Spectrum-Based Method for Fatigue Damage under Excitation of Sinusoidal Sweeps for Automotive Systems 2024-01-2260

Vibration from a mechanical system not only produces unwanted noises annoying to people around, but also runs a risk of fatigue failure that would actually hinder its functionality. There are several forms of vibration depending on the sources of excitation forms. Mechanical systems with rotating components can be subjected to sinusoidal excitation due to the fact the center of mass is not perfectly aligned with the rotating axis. If the rotating speed is strictly ramping up or ramping down, this can create an excitation whose frequency is changing with time in a frequency range corresponding to the speeds swept.
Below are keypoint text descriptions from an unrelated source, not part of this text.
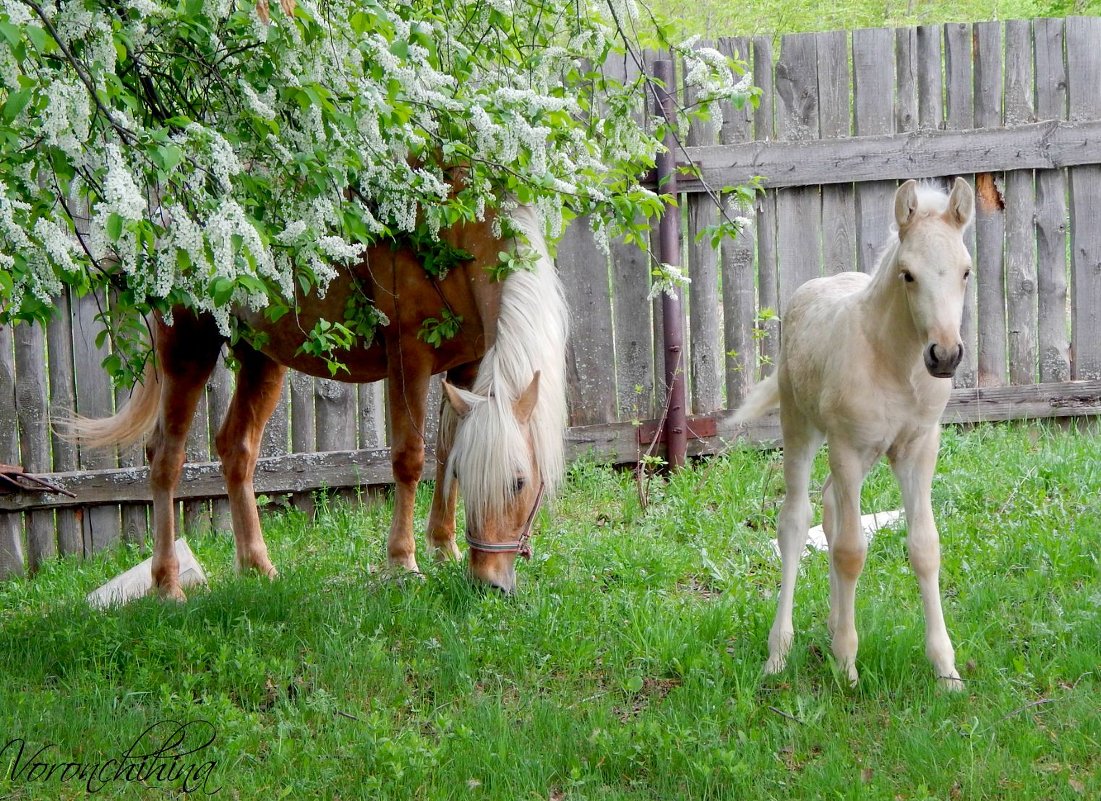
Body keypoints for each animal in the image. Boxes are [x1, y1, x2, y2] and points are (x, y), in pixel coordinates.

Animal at [68, 204, 568, 594]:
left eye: (520, 482)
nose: (490, 582)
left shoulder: (466, 363)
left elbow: (445, 454)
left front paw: (444, 548)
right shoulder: (408, 355)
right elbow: (410, 459)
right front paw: (402, 562)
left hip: (261, 358)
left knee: (236, 448)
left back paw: (258, 568)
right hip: (189, 349)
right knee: (165, 459)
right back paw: (168, 584)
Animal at [735, 180, 977, 686]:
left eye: (966, 271)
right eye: (908, 274)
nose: (944, 355)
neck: (895, 363)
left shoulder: (917, 448)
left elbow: (924, 547)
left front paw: (946, 672)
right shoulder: (846, 446)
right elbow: (850, 551)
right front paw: (847, 667)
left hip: (865, 454)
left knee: (829, 505)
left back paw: (830, 625)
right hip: (802, 427)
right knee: (795, 520)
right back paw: (778, 653)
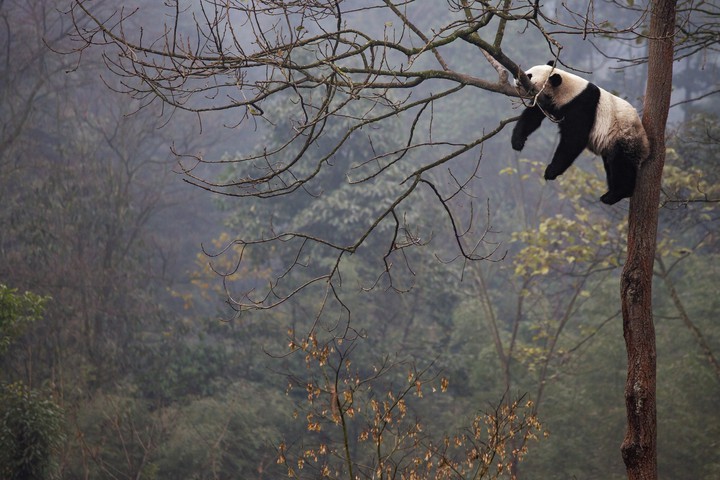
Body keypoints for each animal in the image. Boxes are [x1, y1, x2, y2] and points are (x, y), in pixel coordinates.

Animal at [511, 62, 650, 205]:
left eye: (529, 75)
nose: (515, 77)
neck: (568, 90)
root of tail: (646, 147)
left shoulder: (581, 105)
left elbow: (574, 139)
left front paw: (551, 171)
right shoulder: (545, 101)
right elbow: (532, 116)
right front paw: (517, 142)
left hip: (624, 135)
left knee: (621, 164)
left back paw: (615, 194)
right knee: (611, 165)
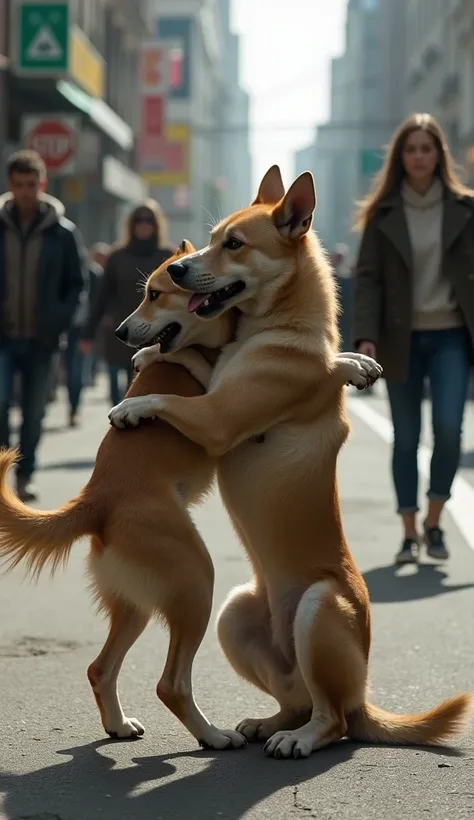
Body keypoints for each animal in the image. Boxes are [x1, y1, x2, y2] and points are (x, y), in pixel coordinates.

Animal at [0, 242, 248, 748]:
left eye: (155, 294)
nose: (117, 332)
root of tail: (96, 498)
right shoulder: (217, 404)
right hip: (195, 579)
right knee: (170, 684)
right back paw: (212, 736)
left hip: (134, 604)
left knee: (100, 668)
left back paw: (117, 723)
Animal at [109, 168, 472, 764]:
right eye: (212, 236)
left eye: (233, 245)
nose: (179, 267)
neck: (274, 331)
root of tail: (363, 699)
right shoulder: (219, 392)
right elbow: (197, 361)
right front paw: (150, 356)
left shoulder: (217, 418)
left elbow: (176, 393)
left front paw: (133, 404)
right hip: (234, 615)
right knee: (298, 701)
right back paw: (265, 722)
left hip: (319, 609)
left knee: (330, 720)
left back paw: (298, 740)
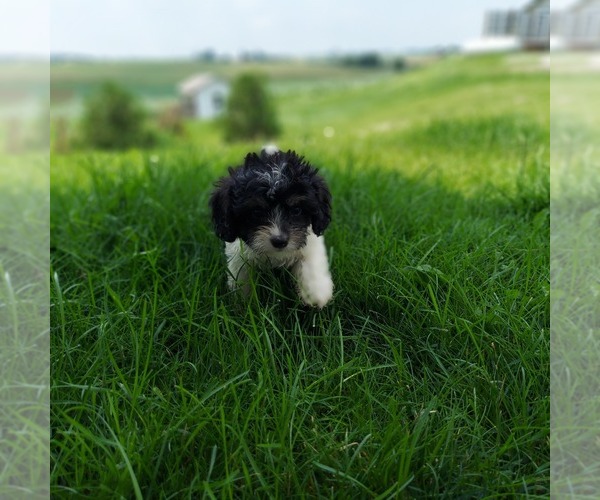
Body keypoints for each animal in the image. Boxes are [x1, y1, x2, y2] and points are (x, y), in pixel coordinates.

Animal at [210, 146, 332, 308]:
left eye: (296, 210)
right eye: (256, 212)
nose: (280, 241)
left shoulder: (311, 243)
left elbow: (310, 263)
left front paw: (316, 294)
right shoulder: (238, 255)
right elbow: (241, 277)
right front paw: (243, 304)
Compared with a single sinusoidal excitation, the issue with fatigue at swept sinusoidal excitation, is that as it sweeps through a wide frequency range, some swept frequencies will definitely coincide with the natural frequencies of the system. Certainly, the stress response exactly at the resonant frequency becomes the highest and could account for a lot of fatigue damage. However, the stress in the vicinity of that resonance frequency could also contribute to the accumulated damage, depending on how long the system is exposed to the vibration there. Hence, only using the stress magnitude at the resonance to evaluate the durability is not adequate. The purpose of this work is to present a spectrum-based approach to calculate the cumulative fatigue damage as the stress is oscillating around its means with gradually increased or decreased frequency. The fatigue prediction is based on the stress spectrum obtained from a steady-state solution to a linear vibration system at each individual frequency. The fatigue damage spectrum is derived from the stress spectrum, along with a sweeping mode for the excitation frequency. Two of the commonly-used sweep modes (i.e. logarithmic and linear sweeping modes) are studied for an automotive component and their difference in the effect on the damage results are discussed in detail, through an example of an automotive component. In this work, it will be demonstrated how to choose sine sweeping rate such that the steady-state solution is guaranteed and the premise of this spectral method for fatigue is still valid.